Intervention de Lionel Tardy

Séance en hémicycle du 18 septembre 2014 à 9h35
Lutte contre le terrorisme — Article 9

Photo issue du site de l'Assemblée nationale ou de WikipediaLionel Tardy :

Revoilà le fameux blocage administratif des sites, dont nous parlons depuis plusieurs années et contre lequel, même si je suis bien seul ce matin, je continuerai de me battre. Le passage en amont par un juge devrait être un principe incontournable, comme l’affirme d’ailleurs, je le répète, le Conseil national du numérique. De plus, avant juin 2012, les députés socialistes émettaient des réserves et demandaient des évaluations et des moratoires. Je vous épargne toutes les interventions, mais nous pourrions y passer la matinée. J’ai même retrouvé sur un amendement à la loi LOPPSI de 2010, signé notamment par MM. Valls et Urvoas, lesquels expliquaient que l’instauration de mesures de filtrage exigeait une période expérimentale préalable. Or, aujourd’hui, je ne lis plus rien de tout cela dans votre texte.

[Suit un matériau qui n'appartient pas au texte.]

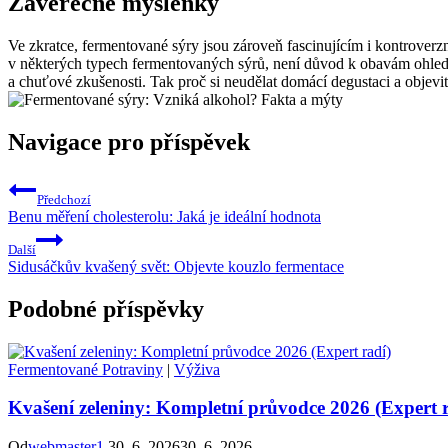
Závěrečné myšlenky
Ve zkratce, fermentované sýry jsou zároveň fascinujícím i kontrover
v některých typech fermentovaných sýrů, není důvod k obavám ohledně 
a chuťové zkušenosti. Tak proč si neudělat domácí degustaci a objev
Navigace pro příspěvek
Předchozí
Benu měření cholesterolu: Jaká je ideální hodnota
Další
Sidusáčkův kvašený svět: Objevte kouzlo fermentace
Podobné příspěvky
Fermentované Potraviny
|
Výživa
Kvašení zeleniny: Kompletní průvodce 2026 (Expert r
Od
webmaster1
30. 6. 2026
30. 6. 2026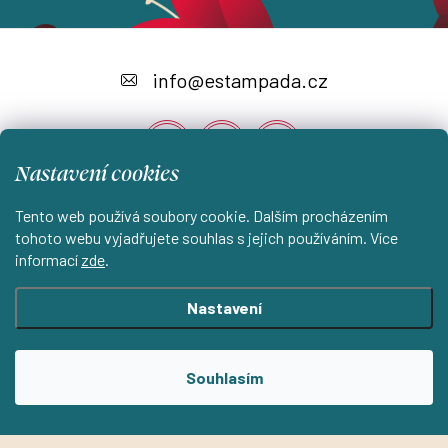
Z
á
info
@
estampada.cz
p
a
Nastavení cookies
t
í
Tento web používá soubory cookie. Dalším procházením
Instagram
tohoto webu vyjadřujete souhlas s jejich používáním. Více
informací
zde
.
Shoptet.cz
KantorStudio.cz
Nastavení
Copyright 2026
ESTAMPADA s.r.o.
. Všechna práva vyhrazena.
Souhlasím
Upravit nastavení cookies
Vytvořil Shoptet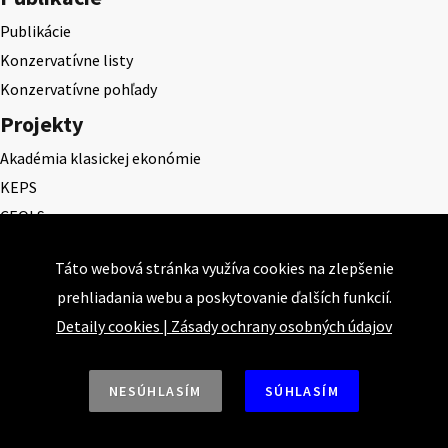
Publikácie
Konzervatívne listy
Konzervatívne pohľady
Projekty
Akadémia klasickej ekonómie
KEPS
CEQLS
Cena Dominika Tatarku
Táto webová stránka využíva cookies na zlepšenie
Cena Ernesta Valka
prehliadania webu a poskytovanie ďalších funkcií.
Študentská esej
Detaily cookies
|
Zásady ochrany osobných údajov
Deň daňového odbremenenia
NESÚHLASÍM
SÚHLASÍM
Nahor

Je ne reviens pas sur les nombreux avis négatifs émis contre cette mesure. Toutefois, le dernier en date est particulièrement intéressant, puisque le directeur de l’agence nationale de sécurité des systèmes d’information en personne s’estime très réservé d’un point de vue technique, comme je l’ai dit hier soir. Je ne comprends pas que ce gouvernement n’ait pas pris la peine d’écouter les avis d’experts. Pour cause, il serait absurde d’imposer aux fournisseurs d’accès à internet le blocage au niveau de l’URL, qui ne peut être mis en oeuvre dans un réseau que par le biais de la technique particulièrement intrusive, coûteuse et risquée du DPI, même si le ministre de l’intérieur a dit qu’il n’y aurait pas recours. Tout cela vient s’ajouter au caractère déjà illusoire du blocage, puisqu’il est facilement contournable. Par exemple, sur les réseaux sociaux, il n’est pas possible de bloquer un seul contenu – et vous le savez –, à moins de bloquer entièrement le site, ce qui n’est envisageable que dans des pays où la démocratie est une option. Aux dernières nouvelles, ce n’est pas le cas de la France.

Je sais votre attachement au droit, monsieur le ministre, et votre expérience en témoigne. Mais je crains qu’avec l’exercice du pouvoir exécutif vous ayez perdu de vue que le droit a tout à gagner à être applicable. En commission, vous avez introduit la CNIL dans la boucle, lui conférant un nouveau rôle, celui d’un référent chargé de la surveillance. Cela atténue le problème, mais l’ensemble reste assez flou et surtout cela me conforte dans l’idée qu’une réflexion globale doit être menée, puisque vous avez en effet bel et bien récrit et revu l’ensemble du dispositif prévu à l’article 6 de la LCEN, ce qui, de fait, ne concerne pas seulement le terrorisme. Cette réécriture s’étant faite sans étude d’impact, ni concertation préalables, il est difficile de dire si c’est une bonne ou une mauvaise idée.

Après l’examen des textes sur la prostitution et l’égalité femmes-hommes, je le demande une nouvelle fois : il faudrait mener une vraie réflexion sur l’efficacité du dispositif, que l’on sait imparfait, au lieu de le modifier à chaud. En le modifiant ainsi, vous confirmez votre préférence pour le blocage administratif, sans passage préalable par le juge. Ce n’est pas une fatalité, c’est un choix, le vôtre et celui du Gouvernement, que je ne partage pas, car on peut facilement le qualifier de dangereux. C’est pourquoi je propose la suppression des alinéas 3 à 7.